For years, the European Union (EU) has imposed tariffs on Chinese-made screws, nuts, and bolts made of either iron or steel. However, on Monday, China won an appeal in a seven-year legal battle before the World Trade Organization, which found that those tariffs are illegal. Although China has never before sought sanctions from the WTO, many believe the length of this battle may cause the trade giant to make a claim for compensation. 

China’s Ministry of Commerce said of the tariffs: “The measures have negative effect on exports from China around $1 billion and more than 100,000 jobs from thousands of fastener producers in China … It has resulted in huge economic losses to the Chinese industry, which has expressed strong dissatisfaction and firm opposition to the measures.”

Pursuant to the WTO ruling, the EU must now cease to enforce the offending tariffs and comply with the WTO’s ruling.
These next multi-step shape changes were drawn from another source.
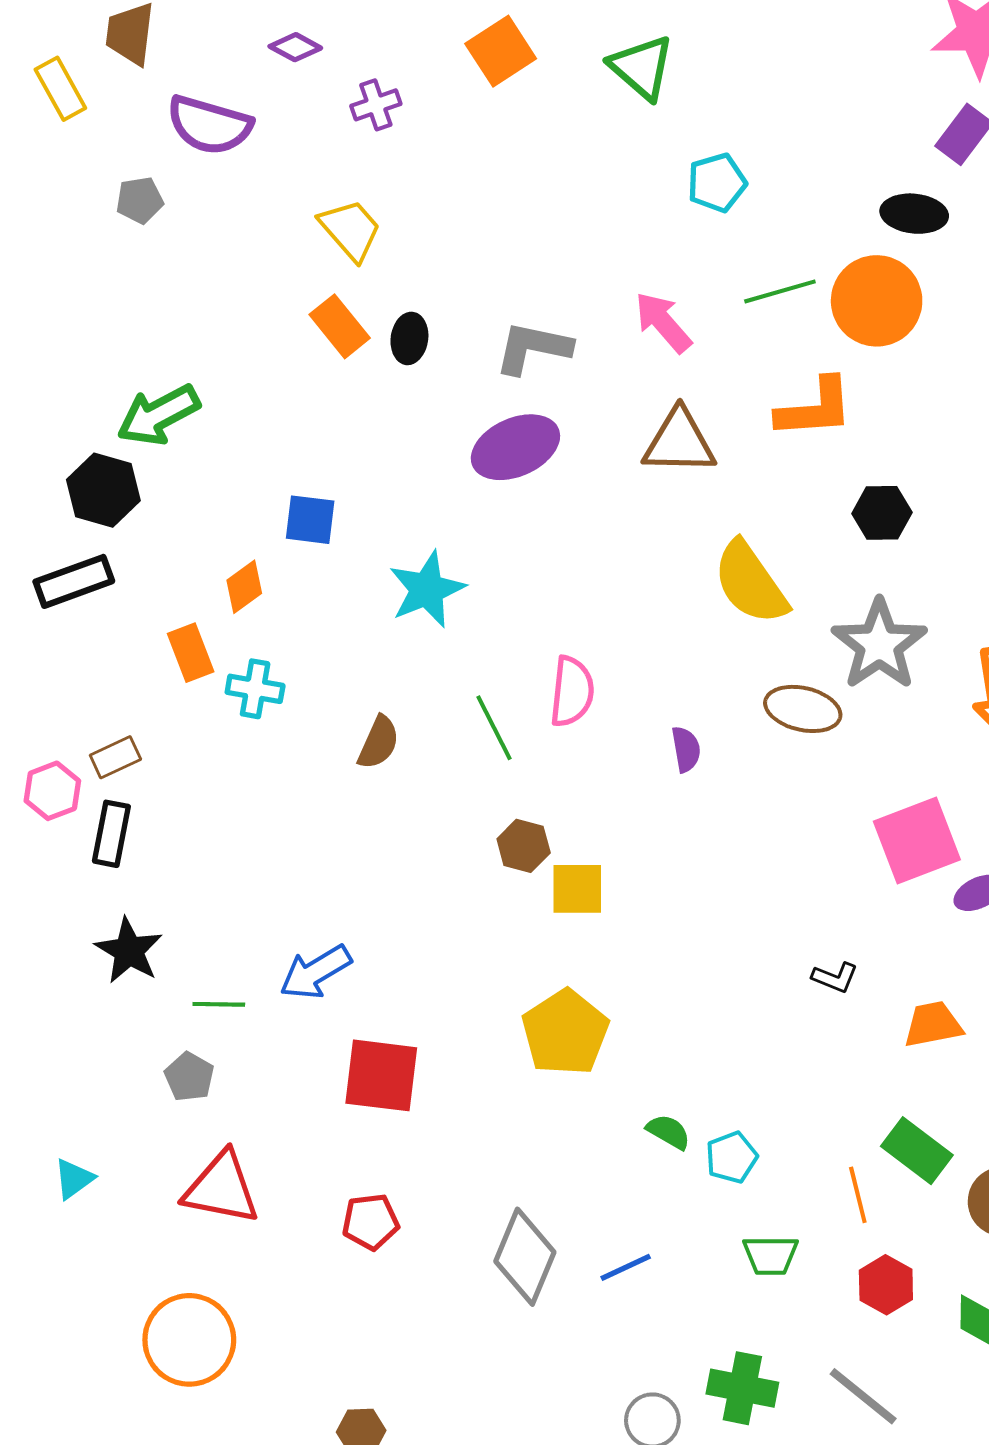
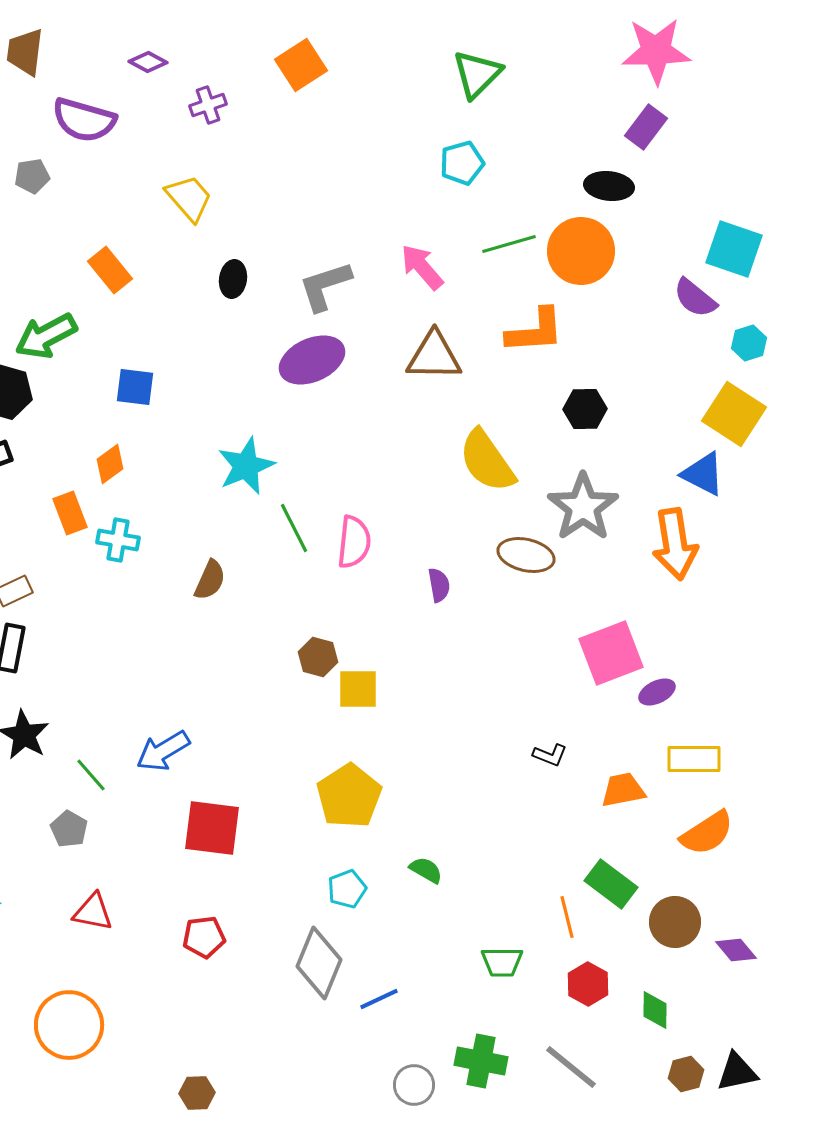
green triangle: (642, 67) -> (477, 74), moved, turned 34
orange rectangle: (340, 326) -> (110, 270), moved
gray L-shape: (533, 348) -> (325, 286), turned -30
blue square: (310, 520) -> (135, 387), moved
green line: (494, 728) -> (294, 528), moved
green line: (219, 1004) -> (91, 775), turned 48
cyan pentagon: (732, 1157) -> (347, 889), moved
red triangle: (221, 1188) -> (93, 912), size x0.7
blue line: (626, 1267) -> (379, 999), moved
Should it fail to do so, the Chinese Ministry of Commerce’s statement indicated it would take “further steps.”

According to Reuters, China’s exported fasteners to the EU peaked at over $1 billion in 2008, but averaged closer to $200 million once the EU imposed its tariffs in 2009. The WTO deemed the tariffs “punitive”. While punitive tariffs are allowed, they may only be used when a nation is “dumping” (i.e., exporting goods priced at an unfairly cheap level) as a means of preventing one nation from deliberately undercutting foreign rivals by artificially pricing lower than competitors can. 
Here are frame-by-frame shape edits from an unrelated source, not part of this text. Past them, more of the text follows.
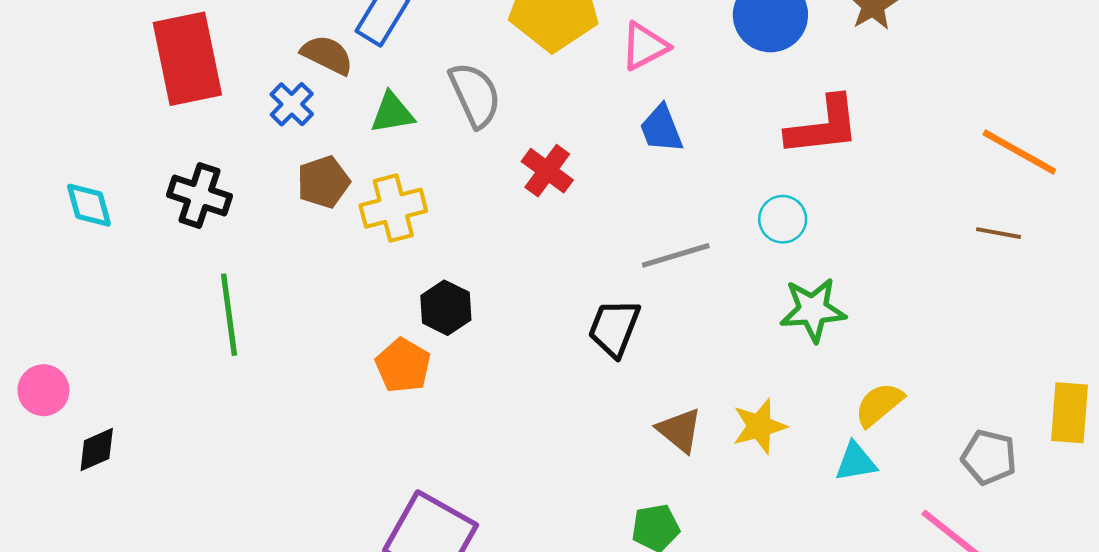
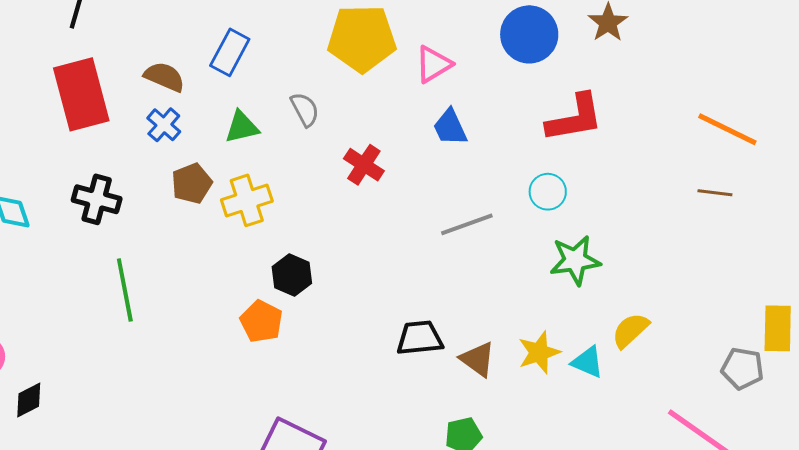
brown semicircle: (327, 55) -> (164, 77), moved
gray semicircle: (475, 95) -> (305, 109), size x0.7
black trapezoid: (614, 328) -> (420, 338), moved, turned 66
gray pentagon: (989, 457) -> (742, 368), moved
cyan triangle: (856, 462) -> (588, 362), moved, turned 36

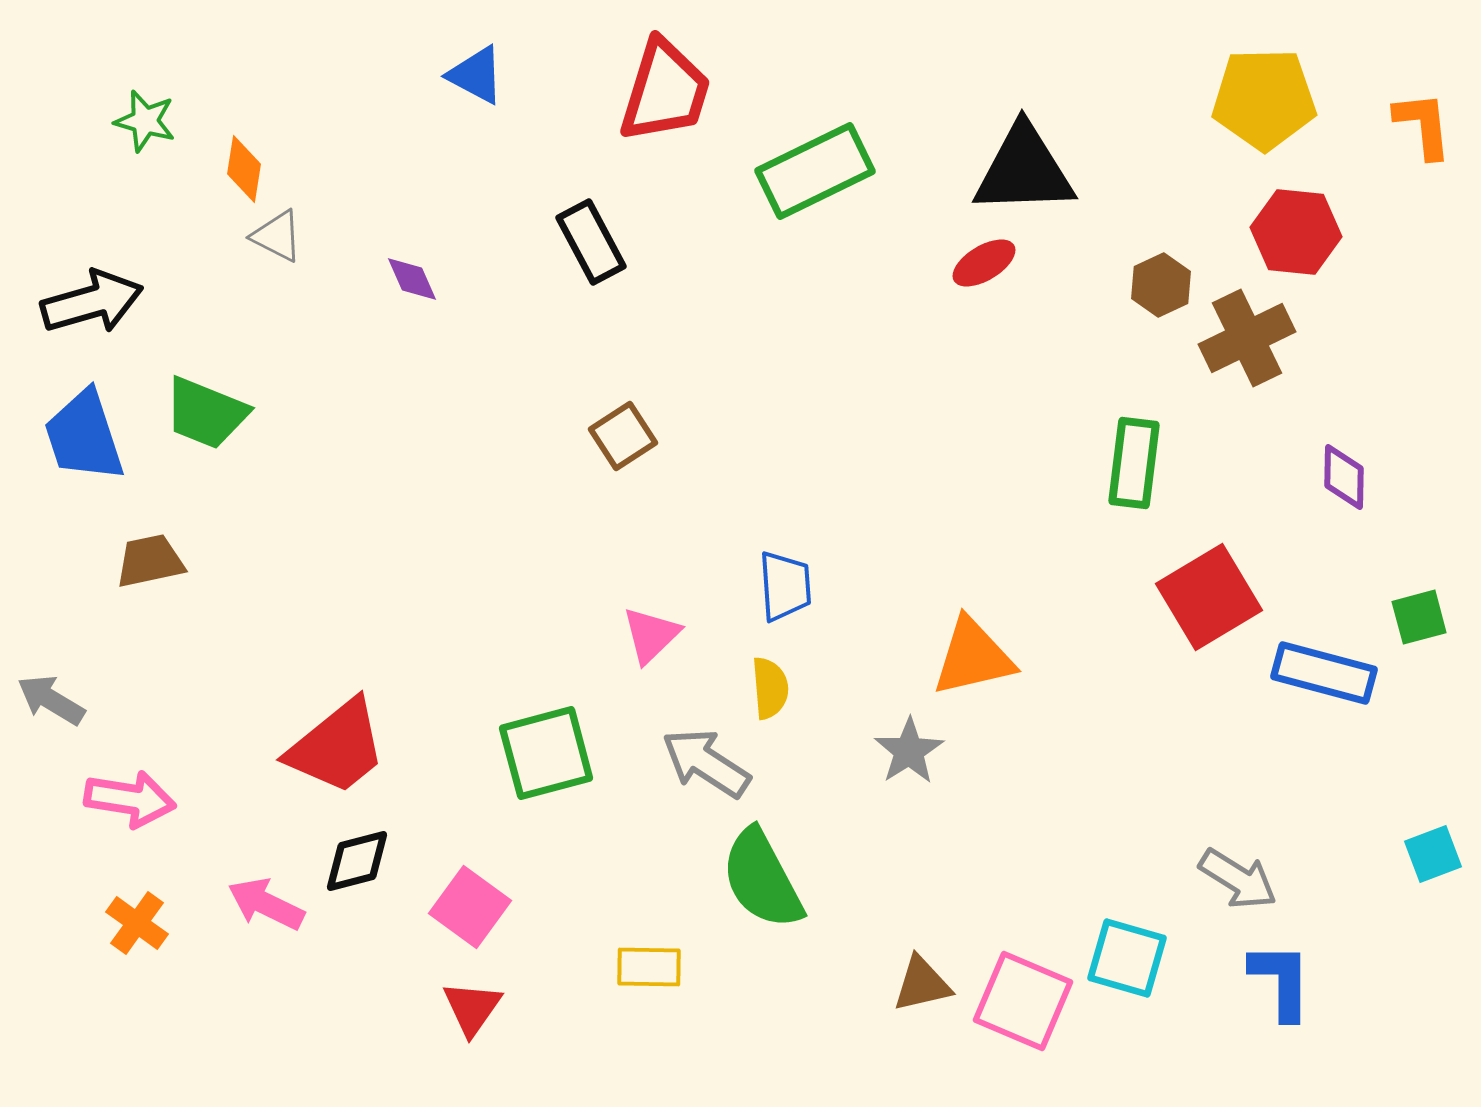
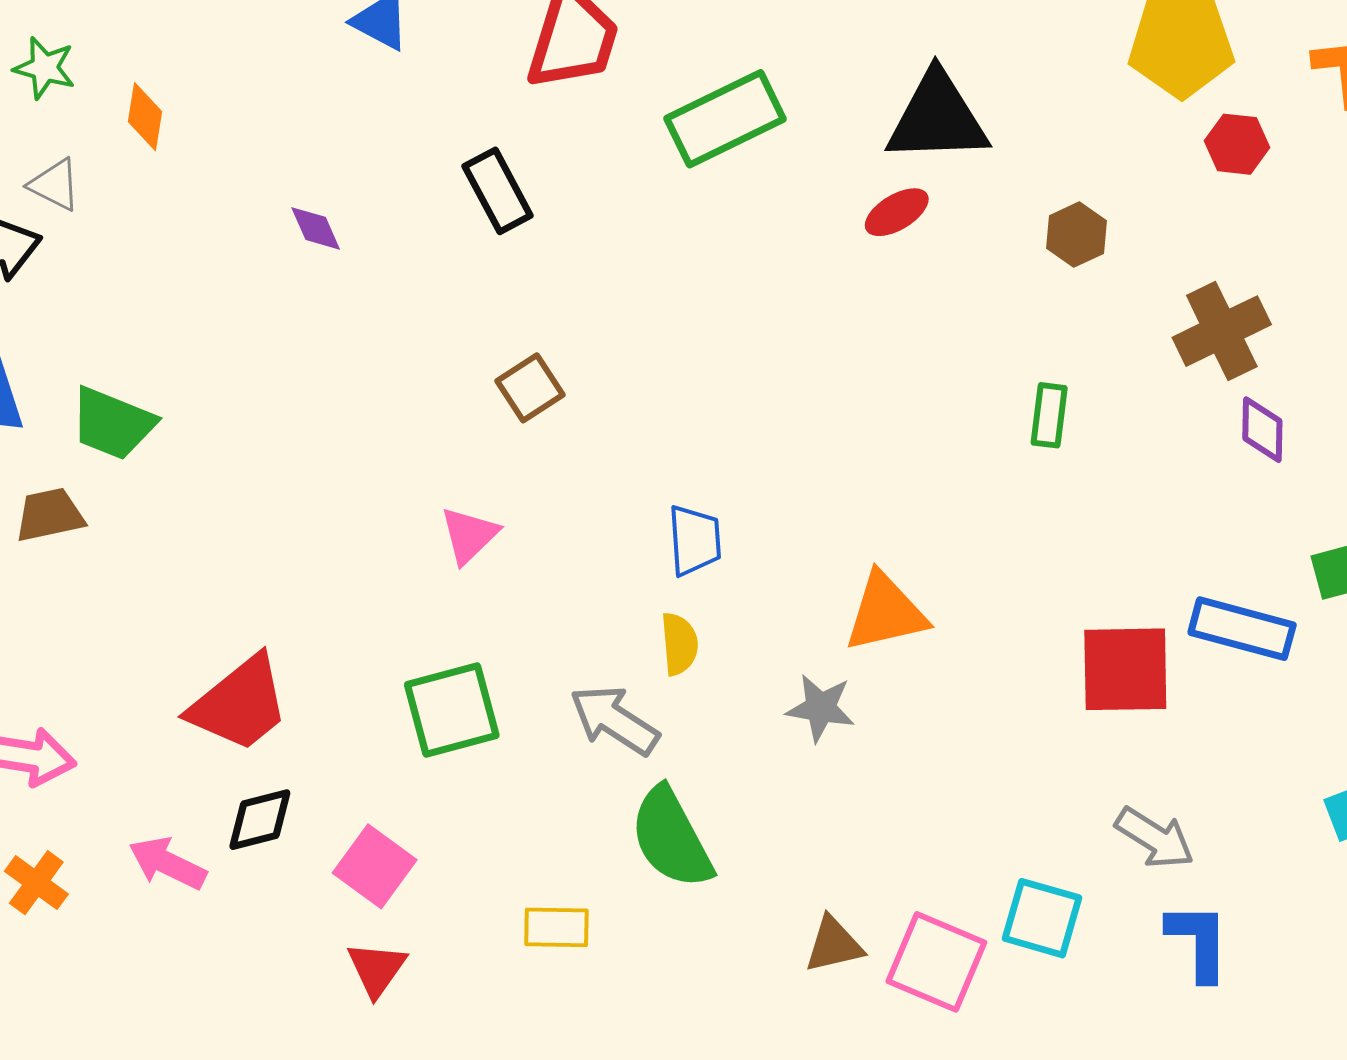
red hexagon: (1296, 232) -> (1237, 144), moved, size x0.7
gray triangle: (277, 236) -> (55, 185), moved
brown cross: (1247, 338) -> (1222, 331), moved
green trapezoid: (206, 413) -> (113, 423), moved
green rectangle: (1134, 463) -> (1049, 415), size x0.7
red square: (1209, 597) -> (1125, 669), moved, turned 30
pink triangle: (651, 635) -> (469, 535), moved
gray star: (909, 751) -> (821, 708), turned -30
Of course, given the temptation to call any foreign competitor a dumper, the use of anti-dumping tariffs falls under strictly applied WTO rules. In the case of the EU / China dispute, China claimed that the EU had failed to strictly observe those rules. The WTO’s arbitration panel agreed, and that decision was upheld on appeal. Although the EU said it had reduced its tariffs, China claims it has not. 
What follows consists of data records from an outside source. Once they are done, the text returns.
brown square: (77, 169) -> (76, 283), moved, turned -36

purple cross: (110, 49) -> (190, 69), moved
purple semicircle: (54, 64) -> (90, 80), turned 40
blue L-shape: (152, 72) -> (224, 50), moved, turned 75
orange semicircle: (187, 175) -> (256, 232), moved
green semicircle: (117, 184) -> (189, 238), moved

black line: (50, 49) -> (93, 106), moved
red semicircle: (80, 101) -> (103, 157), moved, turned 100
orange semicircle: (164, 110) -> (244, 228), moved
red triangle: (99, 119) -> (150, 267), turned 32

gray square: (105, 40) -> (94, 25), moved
Another part of the dispute pertains to China’s valuation system. The EU says China does not have a “market economy” under WTO rules, and therefore its prices are not true market prices at face value. However, China asserts that it will be a “market economy status” from December 2016, which will require the EU to take Chinese export prices at face value. Since that is only a few months away, China believes it should be afforded that kind of respect already. Despite China’s sentiments, the EU has begun debating whether it will recognize China’s “market economy status” now or in the future.